Editorial de Fortunato de Almeida, diretor do Trevim
É geralmente reconhecido que os que capturam o aparelho do Estado tratam de lhe conferir, ainda que informalmente, uma estrutura à medida dos seus interesses. Assim, o sistema eleitoral, a estrutura político-administrativa, a administração financeira, a intervenção dos capitais públicos na economia privada, o preenchimento dos cargos políticos, tudo é concebido conforme a conveniência do partido que ocupa o aparelho político.
As oposições, obviamente, denunciam as manobras dos que estão nas cadeiras do Poder mas, logo que lá chegam, procedem de idêntico modo. Na sua concepção, a política é a arte de capturar o aparelho do Estado, ficando o serviço da comunidade em segundo lugar. Por isso, o que imediatamente sucede quando um projeto político é substituído por outro mediante o sufrágio, é também a substituição da clientela que ocorre.

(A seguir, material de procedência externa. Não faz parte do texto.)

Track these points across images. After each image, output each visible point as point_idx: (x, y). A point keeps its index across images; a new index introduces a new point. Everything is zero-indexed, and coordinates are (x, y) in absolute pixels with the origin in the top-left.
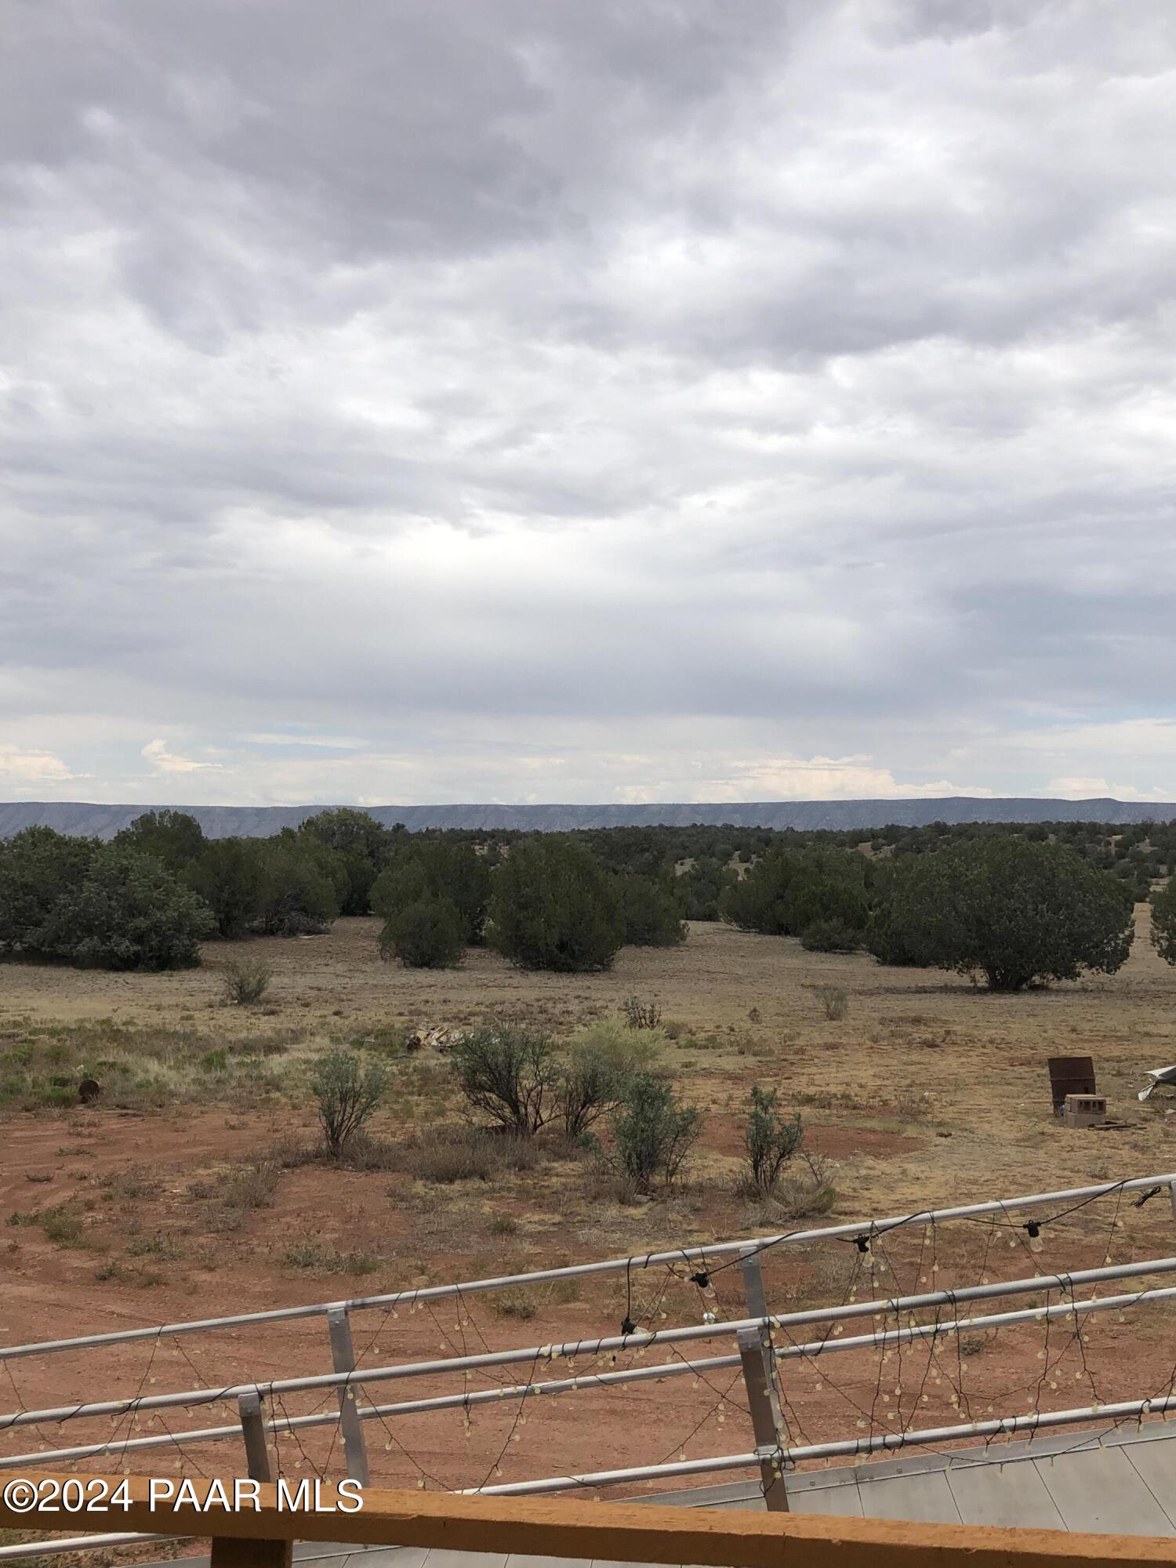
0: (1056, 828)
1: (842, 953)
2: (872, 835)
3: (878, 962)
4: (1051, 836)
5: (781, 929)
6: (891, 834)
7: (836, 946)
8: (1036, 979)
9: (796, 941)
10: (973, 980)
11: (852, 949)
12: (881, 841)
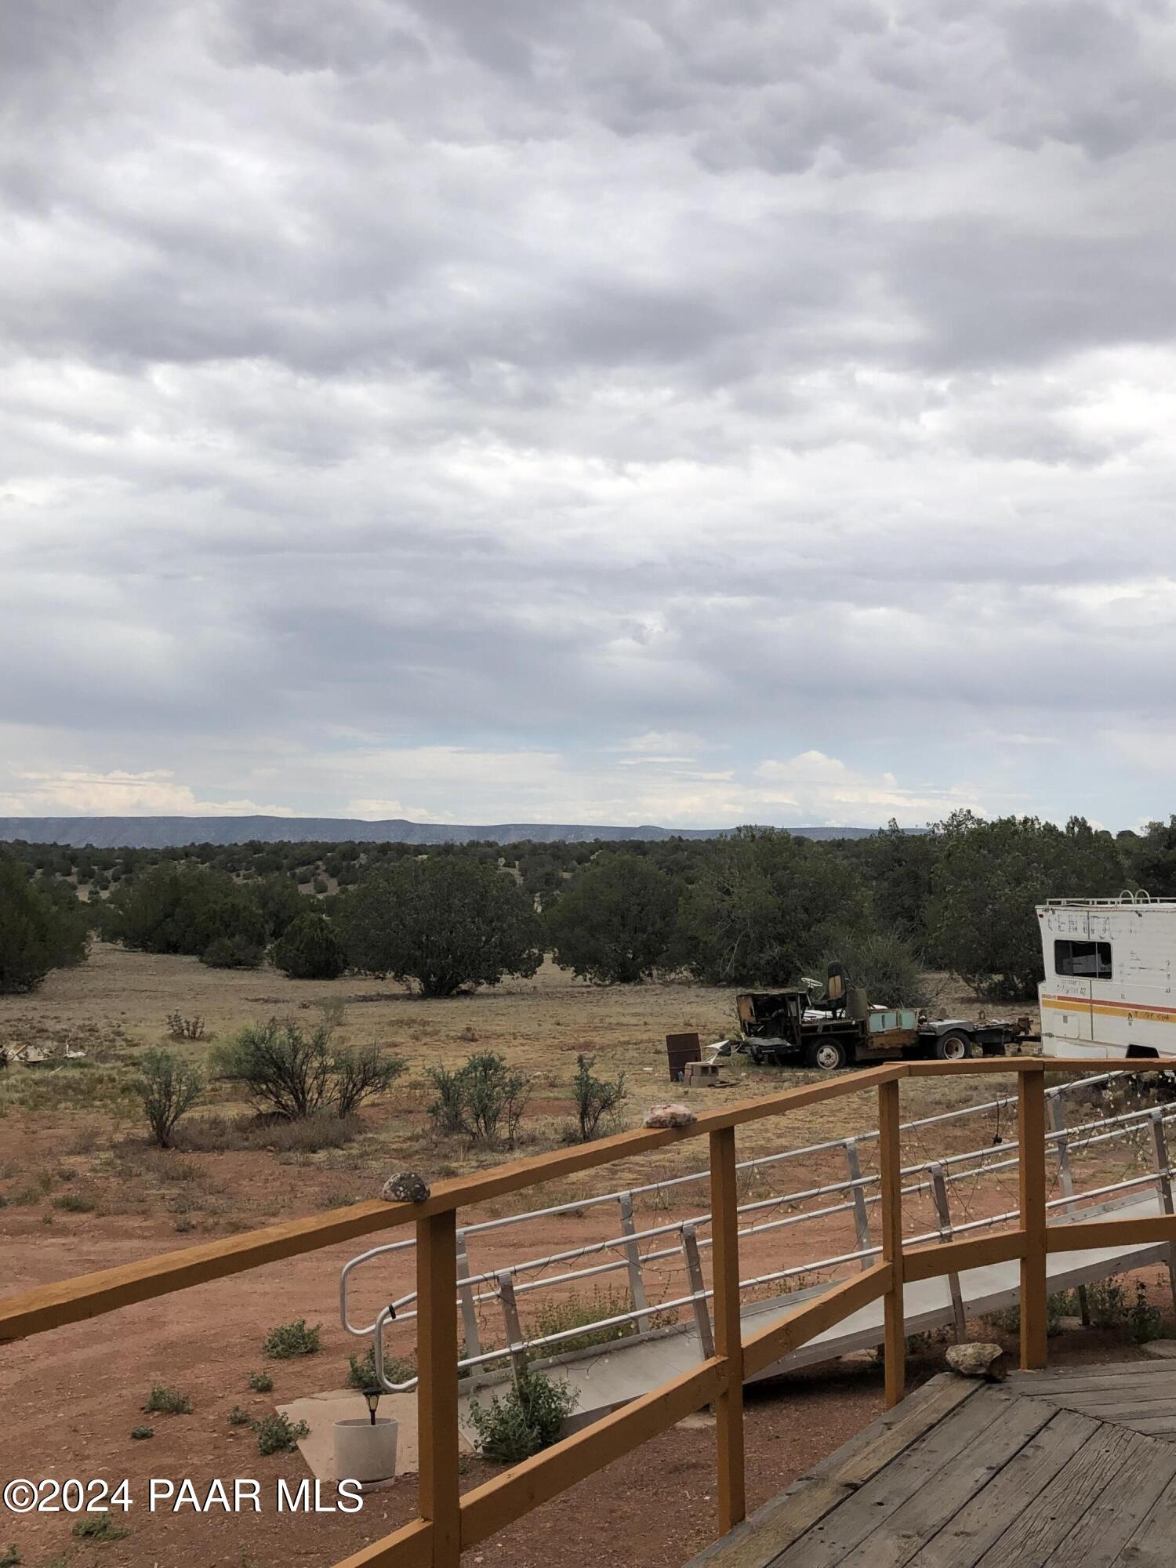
0: (365, 847)
1: (245, 969)
2: (186, 853)
3: (287, 976)
4: (362, 855)
5: (172, 947)
6: (205, 852)
7: (239, 963)
8: (464, 987)
9: (194, 958)
10: (409, 988)
11: (252, 965)
12: (194, 859)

A efetiva democracia exige espírito cívico, debate de ideias, combatividade na defesa de convicções e pessoas suficientemente esclarecidas para perceberem que a conivência entre a oligarquia do Poder e os interesses instalados, conduz a abusos que a sociedade civil sempre paga.
A democracia só é viável, efetiva e útil para todos, na medida em que a generalidade dos cidadãos compreenda que o parentesco ideológico e a intimidade ou a proximidade partidária, não podem beneficiar das violações de direitos, nem do mau uso do aparelho do Estado. Todos os erros e ilegalidades dos titulares de cargos políticos, se refletirão em mais impostos e piores educação, saúde e segurança social, comunicações, segurança pública, justiça. Imediatamente ou a prazo, ainda que em graus diferenciados, cada um será atingido. A indiferença pelo que se julga atingir apenas os outros, além de um equívoco, conduz à convicção da impunidade dos que capturaram o aparelho do Estado. Que, até por isso, se tornarão mais audaciosos.

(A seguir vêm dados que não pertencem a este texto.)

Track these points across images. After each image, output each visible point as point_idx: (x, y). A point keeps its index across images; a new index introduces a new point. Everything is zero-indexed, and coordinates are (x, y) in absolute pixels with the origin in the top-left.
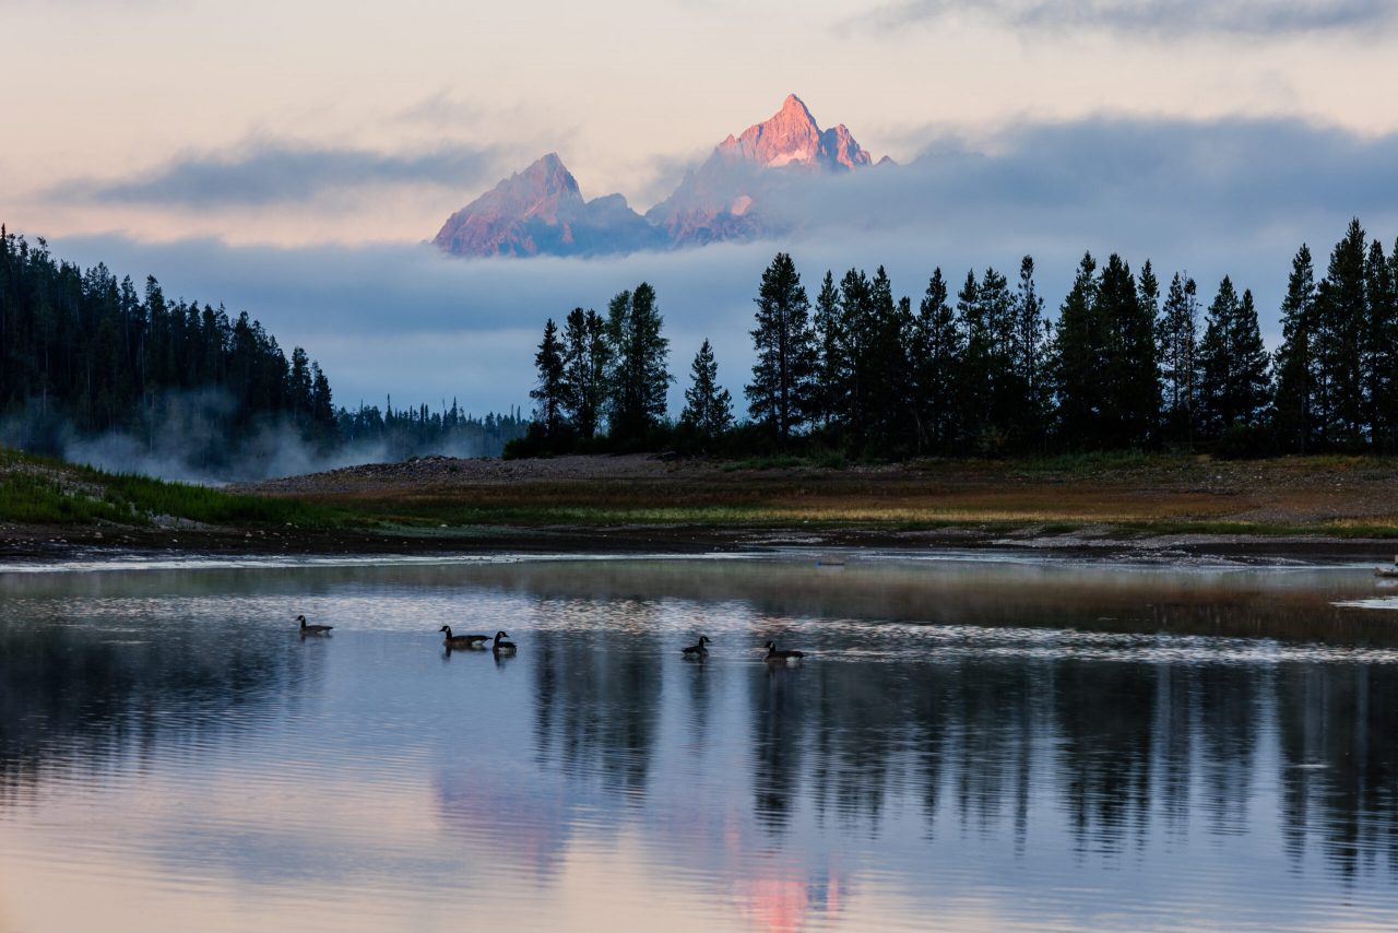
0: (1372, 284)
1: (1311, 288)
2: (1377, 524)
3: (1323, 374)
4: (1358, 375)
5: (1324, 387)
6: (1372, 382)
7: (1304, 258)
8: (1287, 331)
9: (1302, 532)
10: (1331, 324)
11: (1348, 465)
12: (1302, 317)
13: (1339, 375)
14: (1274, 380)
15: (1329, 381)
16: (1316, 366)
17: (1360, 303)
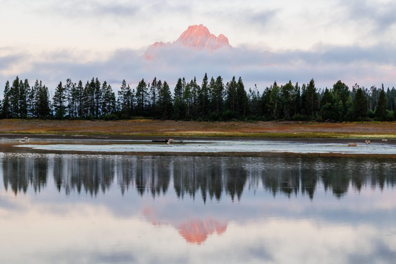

Os que governam não são chamados a governar. São eles que pedem ao povo que os designe para isso, através do consentimento dado pelo sufrágio; mas a tendência geral é a de, posteriormente, considerarem a incumbência como um sacrifício que deve ser agradecido e que, pela qualidade, deve proporcionar privilégios, apesar da análise dos factos mostrar que aquela, só raramente assume relevância.
Convém lembrar-lhes, insistentemente, que a sua vontade só terá sentido, quando exercida de acordo com o quadro institucional que o povo soberano previamente define, deixando a menor margem possível ao seu voluntarismo; o que implica a existência de mecanismos de fiscalização e controlo dos agentes políticos.
Trata-se, afinal, de exigir dos que, pelo sufrágio, obtiveram autorização para exercitar os instrumentos e as competências do governo ou de quaisquer outros cargos políticos, que atuem em conformidade com a vontade e o interesse geral do soberano. O Povo!